Maureen Dowd : Obama & Co. Fail To Deliver Foreclosure Closure
Thursday, February 12, 2009
…..Tim Geithner, the learned and laconic civil servant and financial engineer, did not sweep in and infuse our shaky psyches with confidence. For starters, the 47-year-old’s voice kept cracking. Escorting us over the rickety, foggy bridge from TARP to Son of TARP by way of TALF — don’t ask — Geithner did not, as the president said when he drew on the wisdom of Fred Astaire, inspire us to pick ourselves up, dust ourselves off and start all over again. The Obama crowd is hung up on the same issues that the Bush crew was hung up on last September: Which of the potentially $2 or $3 trillion in toxic assets will the taxpayers buy and what will we pay for them? Despite the touting, the Treasury chief unveiled a plan short on illumination, recrimination, fine points and foreclosure closure. The Dow collapsed on its fainting couch as Sports Illustrated swimsuit models rang the closing bell. It wasn’t only that Geithner’s own tax history — and his time as head of the New York Fed when all the bad stuff was happening on Wall Street, and when he left with nearly a half-million in severance — makes him a dubious messenger for the president’s pledge to keep the haves from further betraying the have-nots. It wasn’t only that Americans’ already threadbare trust has been ripped by Hank Paulson’s mumbo-jumbo and the Democrats’ bad judgment in accessorizing the stimulus bill with Grammy-level “bling, bling,” as the R.N.C. chairman, Michael Steele, called it. The problem is that the “lost faith” that Geithner talked about in his announcement Tuesday cannot be restored as long as the taxpayers who are funding these wayward banks don’t have more control. Geithner is not even requiring the banks to lend in return for the $2 trillion his program will try to marshal, mostly by having the Fed print money out of thin air, thereby diluting our money, or borrowing more from China. (When, exactly, can China foreclose on us and start sending us toxic toys again?) There’s a weaselly feel to the plan, a sense that tough decisions were postponed even as President Obama warns about our “perfect storm of financial problems.” The outrage is going only one way, as we pony up trillion after trillion.
…..The new plan offers insufficient meddling with Wall Street, even though Wall Street shows no sign that the hardscrabble economy has pierced its Hermès-swathed world. Wells Fargo, for instance, which has leeched $25 billion in bailout money, bought an inadvertently hilarious full-page ad in The Times to whinge about the junkets to Las Vegas and elsewhere it was forced to cancel because of public outrage. (The ad in The Times on Sunday could have cost up to $200,000, which may count as a bailout for our industry.) “Okay, time out.

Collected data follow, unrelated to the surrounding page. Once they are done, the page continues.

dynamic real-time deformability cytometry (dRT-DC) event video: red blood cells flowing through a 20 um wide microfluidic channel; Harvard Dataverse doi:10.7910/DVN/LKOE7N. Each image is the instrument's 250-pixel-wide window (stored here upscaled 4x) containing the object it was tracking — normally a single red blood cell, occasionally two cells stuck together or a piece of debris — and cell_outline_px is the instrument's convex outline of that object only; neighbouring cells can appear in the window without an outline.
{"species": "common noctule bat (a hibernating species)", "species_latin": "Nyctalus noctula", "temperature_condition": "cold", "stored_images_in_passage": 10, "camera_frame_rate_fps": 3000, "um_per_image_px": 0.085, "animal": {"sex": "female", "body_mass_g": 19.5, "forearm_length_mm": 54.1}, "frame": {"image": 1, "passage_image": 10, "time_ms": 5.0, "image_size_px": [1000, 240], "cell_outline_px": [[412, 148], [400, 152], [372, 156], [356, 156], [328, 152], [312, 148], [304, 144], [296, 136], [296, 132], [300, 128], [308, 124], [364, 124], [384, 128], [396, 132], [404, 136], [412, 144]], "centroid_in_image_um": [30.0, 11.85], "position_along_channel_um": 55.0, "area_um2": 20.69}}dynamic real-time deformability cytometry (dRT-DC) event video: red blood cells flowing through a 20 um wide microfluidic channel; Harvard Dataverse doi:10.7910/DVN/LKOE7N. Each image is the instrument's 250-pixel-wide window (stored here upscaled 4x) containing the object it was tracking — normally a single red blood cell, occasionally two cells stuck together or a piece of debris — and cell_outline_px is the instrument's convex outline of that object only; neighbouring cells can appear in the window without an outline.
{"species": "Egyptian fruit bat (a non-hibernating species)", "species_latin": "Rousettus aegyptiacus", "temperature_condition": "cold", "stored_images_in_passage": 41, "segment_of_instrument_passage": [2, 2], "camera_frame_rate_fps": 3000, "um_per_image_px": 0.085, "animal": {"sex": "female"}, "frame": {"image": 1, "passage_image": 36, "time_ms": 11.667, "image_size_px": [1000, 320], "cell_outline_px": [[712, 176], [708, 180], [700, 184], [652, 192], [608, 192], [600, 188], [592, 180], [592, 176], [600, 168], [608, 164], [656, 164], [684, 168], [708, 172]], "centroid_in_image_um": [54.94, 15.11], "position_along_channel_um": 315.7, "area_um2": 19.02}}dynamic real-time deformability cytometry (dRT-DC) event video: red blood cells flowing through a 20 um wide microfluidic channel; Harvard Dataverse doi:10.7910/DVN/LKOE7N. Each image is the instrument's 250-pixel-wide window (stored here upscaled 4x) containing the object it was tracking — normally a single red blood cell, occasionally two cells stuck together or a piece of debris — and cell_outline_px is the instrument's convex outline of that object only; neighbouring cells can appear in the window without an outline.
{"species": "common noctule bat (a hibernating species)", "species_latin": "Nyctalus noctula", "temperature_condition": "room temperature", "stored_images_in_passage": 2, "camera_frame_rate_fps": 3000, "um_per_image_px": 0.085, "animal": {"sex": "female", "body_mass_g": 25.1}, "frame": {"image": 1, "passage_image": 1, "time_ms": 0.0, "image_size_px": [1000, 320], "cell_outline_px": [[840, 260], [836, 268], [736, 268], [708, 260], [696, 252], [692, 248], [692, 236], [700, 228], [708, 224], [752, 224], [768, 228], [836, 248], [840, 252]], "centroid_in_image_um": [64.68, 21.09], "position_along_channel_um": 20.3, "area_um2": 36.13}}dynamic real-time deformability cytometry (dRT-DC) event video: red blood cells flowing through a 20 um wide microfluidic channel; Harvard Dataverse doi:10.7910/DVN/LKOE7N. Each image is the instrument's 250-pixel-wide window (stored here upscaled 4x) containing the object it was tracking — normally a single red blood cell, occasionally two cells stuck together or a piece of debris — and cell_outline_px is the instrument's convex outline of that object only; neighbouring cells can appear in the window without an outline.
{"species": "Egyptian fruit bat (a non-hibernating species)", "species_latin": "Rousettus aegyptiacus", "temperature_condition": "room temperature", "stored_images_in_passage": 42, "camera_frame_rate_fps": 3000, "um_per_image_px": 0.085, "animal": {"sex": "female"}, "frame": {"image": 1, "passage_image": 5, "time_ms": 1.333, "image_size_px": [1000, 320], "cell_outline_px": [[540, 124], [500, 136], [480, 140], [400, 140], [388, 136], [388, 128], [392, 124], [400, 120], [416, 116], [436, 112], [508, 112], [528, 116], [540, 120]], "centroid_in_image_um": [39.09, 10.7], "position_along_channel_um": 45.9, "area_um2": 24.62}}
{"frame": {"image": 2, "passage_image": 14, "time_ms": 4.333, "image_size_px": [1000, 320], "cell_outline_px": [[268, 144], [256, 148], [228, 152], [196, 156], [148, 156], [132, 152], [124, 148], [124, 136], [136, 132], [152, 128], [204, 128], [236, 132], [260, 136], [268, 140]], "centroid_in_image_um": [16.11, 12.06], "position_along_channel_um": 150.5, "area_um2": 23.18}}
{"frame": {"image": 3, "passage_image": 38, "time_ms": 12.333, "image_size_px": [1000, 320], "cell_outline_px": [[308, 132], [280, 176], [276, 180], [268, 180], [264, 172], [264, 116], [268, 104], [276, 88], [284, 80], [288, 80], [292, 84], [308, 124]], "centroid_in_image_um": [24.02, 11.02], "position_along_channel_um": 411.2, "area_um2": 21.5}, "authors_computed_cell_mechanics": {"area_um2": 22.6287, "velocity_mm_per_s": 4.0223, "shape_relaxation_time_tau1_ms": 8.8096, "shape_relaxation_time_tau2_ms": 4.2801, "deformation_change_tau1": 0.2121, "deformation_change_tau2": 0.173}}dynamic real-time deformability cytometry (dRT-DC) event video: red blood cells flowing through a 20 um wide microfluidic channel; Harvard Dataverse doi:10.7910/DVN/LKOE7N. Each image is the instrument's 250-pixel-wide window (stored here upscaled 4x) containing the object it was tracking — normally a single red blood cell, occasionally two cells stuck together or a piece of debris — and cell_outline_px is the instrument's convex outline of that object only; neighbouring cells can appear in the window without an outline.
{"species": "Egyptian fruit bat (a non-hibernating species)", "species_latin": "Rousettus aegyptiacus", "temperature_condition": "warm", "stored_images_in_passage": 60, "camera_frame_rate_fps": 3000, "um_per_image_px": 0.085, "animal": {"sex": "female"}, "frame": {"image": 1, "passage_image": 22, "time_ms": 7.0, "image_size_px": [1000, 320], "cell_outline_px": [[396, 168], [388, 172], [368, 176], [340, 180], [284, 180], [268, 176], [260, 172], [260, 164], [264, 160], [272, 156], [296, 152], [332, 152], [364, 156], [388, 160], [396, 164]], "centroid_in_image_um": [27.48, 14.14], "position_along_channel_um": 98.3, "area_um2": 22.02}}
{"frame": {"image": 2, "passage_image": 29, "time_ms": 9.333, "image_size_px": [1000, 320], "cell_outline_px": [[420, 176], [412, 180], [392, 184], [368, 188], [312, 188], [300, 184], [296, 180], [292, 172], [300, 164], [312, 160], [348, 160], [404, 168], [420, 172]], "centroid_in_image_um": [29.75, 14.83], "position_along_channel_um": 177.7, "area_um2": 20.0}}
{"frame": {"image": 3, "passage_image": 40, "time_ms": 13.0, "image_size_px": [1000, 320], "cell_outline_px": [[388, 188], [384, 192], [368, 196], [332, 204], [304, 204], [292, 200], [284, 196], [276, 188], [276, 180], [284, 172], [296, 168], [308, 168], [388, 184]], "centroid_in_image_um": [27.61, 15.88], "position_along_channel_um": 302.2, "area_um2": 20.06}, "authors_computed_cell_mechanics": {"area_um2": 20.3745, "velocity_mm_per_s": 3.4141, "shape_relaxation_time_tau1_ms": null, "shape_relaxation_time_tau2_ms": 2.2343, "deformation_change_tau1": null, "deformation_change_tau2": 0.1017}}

Something doesn’t feel right,” John Stumpf, the president and chief executive of Wells Fargo wrote in an open letter defending their two decades of four-day employee recognition “events.” Calling them junkets or boondoggles is “nonsense,” he protested, adding about his employees: “This recognition energizes them.” In this economy, simply having a job should energize them. Geithner is wrong. The pay of all the employees in bailed-out banks, not just top executives, should be capped…..Wall Street cannot be trusted to change its culture. Just look at the full-page ads that Bank of America (which got $45 billion) and Citigroup (which got $50 billion) are plastering in newspapers, lavishing taxpayer money on preening prose. We don’t want our money spent, as Citigroup did, to pat itself on the back “as we navigate the complexities together.” Bank of America cannot get back our trust by spending more of our cash to assure us that it’s “getting to work” on getting back our trust. Just get back to work and start repaying us.